Gasper, optioned from Boston's MLB roster before the season, wasted no time against the St. Paul Saints, his former club. He drove a first-pitch cutter 405 feet over the right-field wall in the opening frame to put Worcester on top 1-0. One inning later, with the bases loaded, he punished the Saints again with a grand slam over the left-center field wall, his third homer of the season, extending the WooSox lead to 5-0 and all but blowing the game open.

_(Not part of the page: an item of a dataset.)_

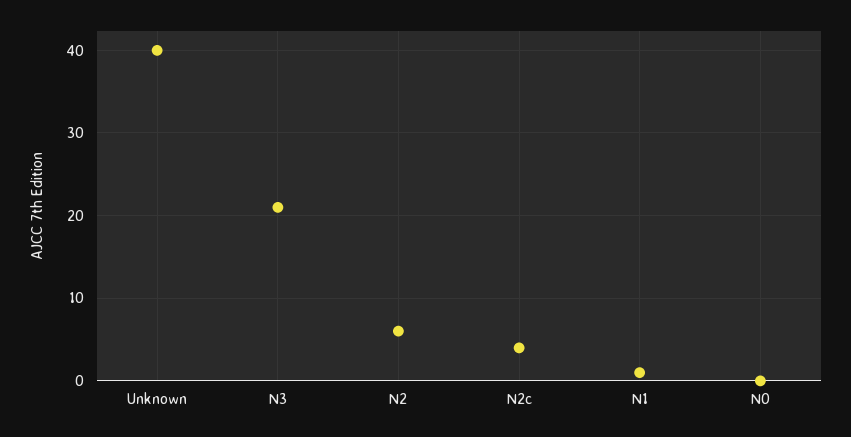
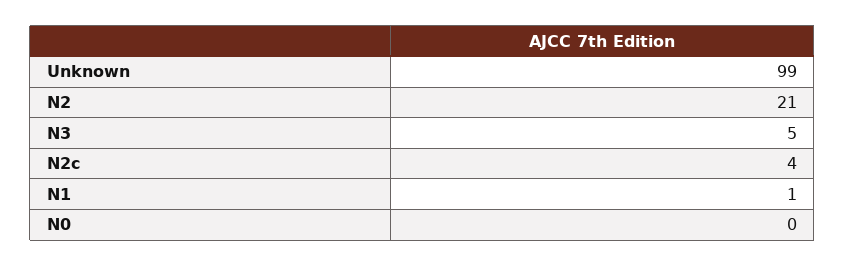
Unknown: 40 -> 99
N3: 21 -> 5
N2: 6 -> 21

Kristian Campbell kept the damage going immediately after Gasper's slam, taking the next pitch deep for a back-to-back shot to right field, pushing Worcester to a commanding 6-0 advantage. The WooSox had built an 8-1 cushion through three innings before St. Paul began chipping away, eventually tying the contest at eight on a 427-foot solo blast by Alan Roden with the Saints down to their final out in the seventh. Worcester's bullpen steadied, and the WooSox pushed through for two more runs in extras to seal the 11-9 victory, capping a dominant 5-0 series run at CHS Field and lifting the team to a 6-2 overall record.

The performance carried extra weight given the context. Gasper spent time with St. Paul earlier in his career, meaning his destruction of the Saints' pitching staff carried a storyline the crowd of 2,701 couldn't ignore. The MiLB highlight package capturing both home runs was picked up by MLB.com's national feed, a signal that the performance resonated well beyond Worcester's regional following.

The two-homer night also reinforced why the Red Sox organization values Gasper's versatility. Capable of lining up behind the plate or at first base, he gives Worcester's manager lineup flexibility without surrendering any production at the bottom of the order. His .855 OPS across 94 games at Worcester a season ago already marked him as one of the International League's more reliable offensive forces; the early-season power surge suggests he is picking up where he left off, making a case for a return to the big-league roster before long.